Several contributing factors recur across multiple reports:

  • Improper Maintenance (inadequate inspections, incorrect repairs)
  • Fuel Issues (fuel exhaustion, fuel contamination, improper fuel management)
  • Adverse Weather Conditions (IMC, icing, turbulence, low visibility)
  • Pilot Impairment (fatigue, alcohol/drug use, medical conditions)
  • Failure to Maintain Airspeed (leading to stalls)
  • Low Altitude Maneuvering
  • Lack of Instrument Proficiency
  • Poor Decision-Making (continuing flight into adverse conditions, improper risk assessment)
  • Spatial Disorientation (particularly in IMC or at night)
  • Inadequate Pre-flight Planning (weather, fuel, weight and balance).
  • Exceeding Aircraft Limitations (weight, structural, etc.)
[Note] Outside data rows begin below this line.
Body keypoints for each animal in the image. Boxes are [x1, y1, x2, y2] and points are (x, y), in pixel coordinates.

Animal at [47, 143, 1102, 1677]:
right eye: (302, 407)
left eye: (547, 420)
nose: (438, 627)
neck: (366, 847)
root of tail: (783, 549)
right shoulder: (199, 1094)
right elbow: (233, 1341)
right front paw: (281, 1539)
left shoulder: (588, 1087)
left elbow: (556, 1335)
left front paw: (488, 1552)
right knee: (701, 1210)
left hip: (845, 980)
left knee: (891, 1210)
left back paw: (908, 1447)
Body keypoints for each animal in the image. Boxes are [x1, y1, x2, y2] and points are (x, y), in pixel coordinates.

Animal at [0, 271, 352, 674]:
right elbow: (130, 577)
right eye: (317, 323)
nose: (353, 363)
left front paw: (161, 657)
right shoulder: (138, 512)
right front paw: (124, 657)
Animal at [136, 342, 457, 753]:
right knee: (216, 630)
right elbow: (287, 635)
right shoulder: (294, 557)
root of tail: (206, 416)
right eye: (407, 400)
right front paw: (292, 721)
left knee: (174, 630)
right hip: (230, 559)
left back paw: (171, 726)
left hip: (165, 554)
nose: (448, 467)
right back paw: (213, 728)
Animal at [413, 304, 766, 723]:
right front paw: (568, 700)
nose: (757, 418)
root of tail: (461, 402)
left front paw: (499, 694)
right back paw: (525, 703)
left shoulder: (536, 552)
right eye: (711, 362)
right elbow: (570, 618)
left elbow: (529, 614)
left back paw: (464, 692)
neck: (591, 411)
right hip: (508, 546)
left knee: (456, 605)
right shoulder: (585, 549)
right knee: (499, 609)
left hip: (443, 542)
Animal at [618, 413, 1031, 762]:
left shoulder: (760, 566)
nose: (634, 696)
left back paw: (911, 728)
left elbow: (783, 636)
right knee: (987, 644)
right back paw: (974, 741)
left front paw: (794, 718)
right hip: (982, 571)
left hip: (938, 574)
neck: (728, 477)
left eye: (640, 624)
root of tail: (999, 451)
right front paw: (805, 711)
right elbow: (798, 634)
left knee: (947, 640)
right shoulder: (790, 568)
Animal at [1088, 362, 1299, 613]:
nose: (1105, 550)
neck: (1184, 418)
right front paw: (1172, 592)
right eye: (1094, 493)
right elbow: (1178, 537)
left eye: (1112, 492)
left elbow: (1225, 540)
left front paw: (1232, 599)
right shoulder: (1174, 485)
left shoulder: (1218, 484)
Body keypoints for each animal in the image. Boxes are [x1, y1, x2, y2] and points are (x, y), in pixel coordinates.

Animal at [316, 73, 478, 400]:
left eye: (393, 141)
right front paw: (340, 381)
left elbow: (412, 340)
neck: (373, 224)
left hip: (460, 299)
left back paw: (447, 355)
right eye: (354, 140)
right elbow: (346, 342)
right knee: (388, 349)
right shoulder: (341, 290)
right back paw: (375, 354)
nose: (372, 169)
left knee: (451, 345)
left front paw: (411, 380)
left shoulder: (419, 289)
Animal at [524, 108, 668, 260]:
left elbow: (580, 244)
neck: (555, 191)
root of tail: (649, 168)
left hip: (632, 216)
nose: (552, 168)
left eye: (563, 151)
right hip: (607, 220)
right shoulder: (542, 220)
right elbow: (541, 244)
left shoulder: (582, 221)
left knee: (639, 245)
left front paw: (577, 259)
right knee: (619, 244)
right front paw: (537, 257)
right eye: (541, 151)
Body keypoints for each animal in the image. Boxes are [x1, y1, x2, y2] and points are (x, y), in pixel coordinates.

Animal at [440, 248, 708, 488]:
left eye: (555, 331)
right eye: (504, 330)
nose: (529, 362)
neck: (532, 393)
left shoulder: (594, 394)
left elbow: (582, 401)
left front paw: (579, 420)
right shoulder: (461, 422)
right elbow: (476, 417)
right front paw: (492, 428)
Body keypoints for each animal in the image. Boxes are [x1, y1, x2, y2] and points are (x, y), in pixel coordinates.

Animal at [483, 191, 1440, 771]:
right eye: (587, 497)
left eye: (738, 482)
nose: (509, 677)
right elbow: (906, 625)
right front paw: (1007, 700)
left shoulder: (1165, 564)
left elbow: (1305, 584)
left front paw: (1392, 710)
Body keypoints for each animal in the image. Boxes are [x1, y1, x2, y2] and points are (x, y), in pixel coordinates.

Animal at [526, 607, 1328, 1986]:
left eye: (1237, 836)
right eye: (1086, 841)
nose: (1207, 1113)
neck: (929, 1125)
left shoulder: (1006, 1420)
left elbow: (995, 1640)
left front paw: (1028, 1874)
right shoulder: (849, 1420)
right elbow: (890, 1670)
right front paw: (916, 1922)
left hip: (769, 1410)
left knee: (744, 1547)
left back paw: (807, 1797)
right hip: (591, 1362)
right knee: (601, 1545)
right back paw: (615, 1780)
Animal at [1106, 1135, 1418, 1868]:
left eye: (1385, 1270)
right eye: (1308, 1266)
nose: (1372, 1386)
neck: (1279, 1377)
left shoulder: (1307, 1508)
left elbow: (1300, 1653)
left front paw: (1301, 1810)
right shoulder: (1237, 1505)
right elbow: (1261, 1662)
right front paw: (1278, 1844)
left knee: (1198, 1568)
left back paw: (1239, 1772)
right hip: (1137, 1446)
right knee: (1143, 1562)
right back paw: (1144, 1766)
3. Synthesized Key Safety Recommendations:

Based on the analyzed reports, key safety recommendations can be synthesized:

  • Enhanced Pilot Training:
    • Stall recognition and recovery techniques
    • Instrument meteorological conditions (IMC) flight procedures and spatial disorientation awareness.
    • Mountain flying techniques and high-density altitude operations
    • Emergency procedures training, particularly related to engine failures.
    • Aerobatic Maneuver training
  • Improved Maintenance Practices:
    • Adherence to manufacturer's recommended maintenance schedules and procedures
    • Thorough inspections of critical components (fuel systems, control cables, engines)
    • Proper documentation of maintenance and repairs
    • Emphasis on proper installation and torquing of critical parts.
  • Robust Pre-flight Planning:
    • Thorough weather briefings and in-flight weather monitoring
    • Accurate fuel planning and management
    • Weight and balance calculations
    • Familiarization with terrain, obstacles, and airport characteristics.
  • Sound Aeronautical Decision-Making:
    • Avoid flying under the influence of alcohol or drugs
    • Avoid self-induced pressure to complete a flight
    • Recognize personal limitations and make conservative go/no-go decisions
    • Proper risk management
  • Effective Use of Technology:
    • Installation and proper use of angle-of-attack indicators
    • Use of autopilot systems and electronic flight displays
    • Ensure aircraft has and is broadcasting ADS-B signals, and use traffic advisory systems when available
  • Awareness of Physiological Factors:
    • Understanding of spatial disorientation and how to mitigate its effects
    • Awareness of the effects of fatigue, medical conditions, and medications on pilot performance.
    • Use of oxygen at night.
  • Adherence to Regulations and Procedures:
    • Compliance with minimum safe altitudes and approach procedures
    • Proper use of checklists
    • Following air traffic control instructions.
  • Maintain proper aircraft certification.

4. Notable Patterns:

  • VFR into IMC: A significant number of accidents involve pilots without instrument ratings continuing visual flight into instrument meteorological conditions.
  • Loss of Control on Approach: A recurring theme is loss of control during the approach phase, often related to stalls, wind shear, or unstable approaches.
  • Pilot Actions Under Stress: Many accidents involve pilots making poor decisions under stressful situations, such as engine failures or adverse weather conditions.
  • Experimental Aircraft Issues: Several reports involve experimental amateur-built aircraft, highlighting potential risks associated with construction, maintenance, and pilot familiarity.
  • Medical Incapacitation: Several accidents were potentially caused by medical incapacitation of the pilot, suggesting that it may be necessary to have health safety standards, especially for older pilots.
  • Power Lines: A concerning number of incidents involve collision with power lines during aerial application or low-altitude maneuvering.

The pipeline costs < $0.05 USD to run.